• Фрагмент текста:
------------------------------------------------
За совершенным стилем, за чеканным слогом, навсегда входящем в сердце, когда стихи — сама архитектурная форма, сжатая и предельно завершённая, когда каждая строка, будто вписывается в вечность, угадывается отстранённый взгляд со стороны, дистанционный от всех и вся, — свойство редкое, некий «поэтический элемент», упомянутый Пастернаком, который достаточно часто проявляется в поэзии В. Хатюшина. Собственно, этот феномен прочитывается и в стихотворении «Всё равно» (1972), поражающем, с одной стороны — «убийственной любовью», с другой — трезвым спокойствием. «Измена. Раскаянье. Всё равно. / Я как никогда спокоен» — вот она, пушкинская фраза, сказанная устами Онегина, героя его гениального произведения: «Учитесь властвовать собою…» — как в зеркале отражённая и в стихотворении В. Хатюшина.
Годы. Времена. События. Автор стремится воспроизвести каждый год десятилетия, восстановить в памяти, как будто хочет увидеть в мельчайших деталях то, что не увидел тогда: слишком близко — изнутри. Хочет обозначить сюжет времени, его краткое историческое мгновенье. Мне представляется, что и любовь тоже может стать убедительным свидетельством прошлого. Ушедшая эпоха семидесятых была по-своему героической, эпохой легендарных строек и достижений, колоссального освоения новых территорий России. В людях жила, как писал поэт Николай Майоров, жажда «любой ценой дойти до смысла… найти вещей извечные основы». В унисон с гимном дальних дорог, звучащих у большинства поэтов того поколения, звучит и стихотворение В. Хатюшина «В дороге» (1971), которое рифмуется со стуком прокуренных вагонов, вторившим гитарным аккордам, когда в душу стучалась поэзия великой романтики, поэзия новых и заманчивых дорог. «Поезда мои, поезда, / уносите меня от дома, / будет Родина мне знакома, / поезда мои, поезда. <…> Уезжаю на край земли, / незнакомку зову туда же, / подобревшие пальцы глажу, / уезжая на край земли». Эти поезда словно навечно уносили пылкую молодость любви и трудовой задор мужественного поколения сороковых и пятидесятых.
------------------------------------------------
Данные ключевых точек позы человека
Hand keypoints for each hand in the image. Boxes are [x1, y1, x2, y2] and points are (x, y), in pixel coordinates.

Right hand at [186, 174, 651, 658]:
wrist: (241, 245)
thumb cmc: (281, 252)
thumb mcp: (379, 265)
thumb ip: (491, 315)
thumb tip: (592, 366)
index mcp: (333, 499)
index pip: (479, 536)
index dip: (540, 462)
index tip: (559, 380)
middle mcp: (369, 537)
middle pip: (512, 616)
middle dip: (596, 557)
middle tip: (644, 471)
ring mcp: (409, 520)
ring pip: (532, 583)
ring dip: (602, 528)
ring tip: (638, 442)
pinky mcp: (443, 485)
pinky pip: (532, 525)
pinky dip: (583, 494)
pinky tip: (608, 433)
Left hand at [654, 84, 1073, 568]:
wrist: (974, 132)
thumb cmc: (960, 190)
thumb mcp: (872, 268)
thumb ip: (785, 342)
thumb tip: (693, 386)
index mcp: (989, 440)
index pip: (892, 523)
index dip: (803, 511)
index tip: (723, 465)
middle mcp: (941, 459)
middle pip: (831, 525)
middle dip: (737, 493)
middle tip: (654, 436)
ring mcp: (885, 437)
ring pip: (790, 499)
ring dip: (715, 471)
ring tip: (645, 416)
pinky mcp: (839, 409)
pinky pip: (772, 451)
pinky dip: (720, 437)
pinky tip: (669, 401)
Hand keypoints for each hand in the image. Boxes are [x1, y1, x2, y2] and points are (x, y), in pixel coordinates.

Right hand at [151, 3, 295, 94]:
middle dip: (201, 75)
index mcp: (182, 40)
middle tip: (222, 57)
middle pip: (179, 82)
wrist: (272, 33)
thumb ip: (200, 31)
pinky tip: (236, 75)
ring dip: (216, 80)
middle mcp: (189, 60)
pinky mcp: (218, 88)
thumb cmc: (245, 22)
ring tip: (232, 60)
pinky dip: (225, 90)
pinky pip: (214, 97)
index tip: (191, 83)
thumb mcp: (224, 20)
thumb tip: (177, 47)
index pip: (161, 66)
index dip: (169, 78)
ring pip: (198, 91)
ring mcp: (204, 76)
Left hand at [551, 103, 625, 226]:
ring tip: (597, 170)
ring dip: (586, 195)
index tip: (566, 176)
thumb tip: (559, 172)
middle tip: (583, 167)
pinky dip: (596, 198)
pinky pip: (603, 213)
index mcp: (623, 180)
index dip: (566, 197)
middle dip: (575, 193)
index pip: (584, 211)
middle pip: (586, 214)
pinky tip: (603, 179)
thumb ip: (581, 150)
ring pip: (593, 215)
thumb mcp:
------------------------------------------------
• Задания к упражнению:
1. Скопируйте из фрагмента о поэзии В. Хатюшина отрывок, начиная со слов «За совершенным стилем, за» и заканчивая словами «стихотворении В. Хатюшина.».
2. В каком году, согласно фрагменту о поэзии В. Хатюшина, написано его стихотворение «В дороге»?
3. Допишите продолжение фрагмента о поэзии В. Хатюшина, которое идёт сразу после его последнего предложения.

• Ожидаемые ответы:
1.
За совершенным стилем, за чеканным слогом, навсегда входящем в сердце, когда стихи — сама архитектурная форма, сжатая и предельно завершённая, когда каждая строка, будто вписывается в вечность, угадывается отстранённый взгляд со стороны, дистанционный от всех и вся, — свойство редкое, некий «поэтический элемент», упомянутый Пастернаком, который достаточно часто проявляется в поэзии В. Хатюшина. Собственно, этот феномен прочитывается и в стихотворении «Всё равно» (1972), поражающем, с одной стороны — «убийственной любовью», с другой — трезвым спокойствием. «Измена. Раскаянье. Всё равно. / Я как никогда спокоен» — вот она, пушкинская фраза, сказанная устами Онегина, героя его гениального произведения: «Учитесь властвовать собою…» — как в зеркале отражённая и в стихотворении В. Хатюшина.

2. В 1971 году.

3.
Отчетливо выделяются своим ярко выраженным сюжетом и стихи «На свадьбе» (1973). «<…> Меня по Северу мотало. / Я строил планы: вот вернусь… / «Прости меня», — она писала, / и лучший друг писал: «Женюсь». / Сжигались чьи-то обещанья, / гремели в сердце поезда, / мне свадьба виделась прощаньем / и с ним, и с нею навсегда». Автор здесь просто мастерски и классически разрешил жизненную ситуацию. Надо признать, что ему по-пушкински удалось совместить несовместимое: «И как тут высказать, что горше? / И всё ли выскажешь в словах?.. / В его глазах нашёл я больше, / чем потерял в её глазах» — вдруг признается он в неожиданно пришедшей мысли-откровении.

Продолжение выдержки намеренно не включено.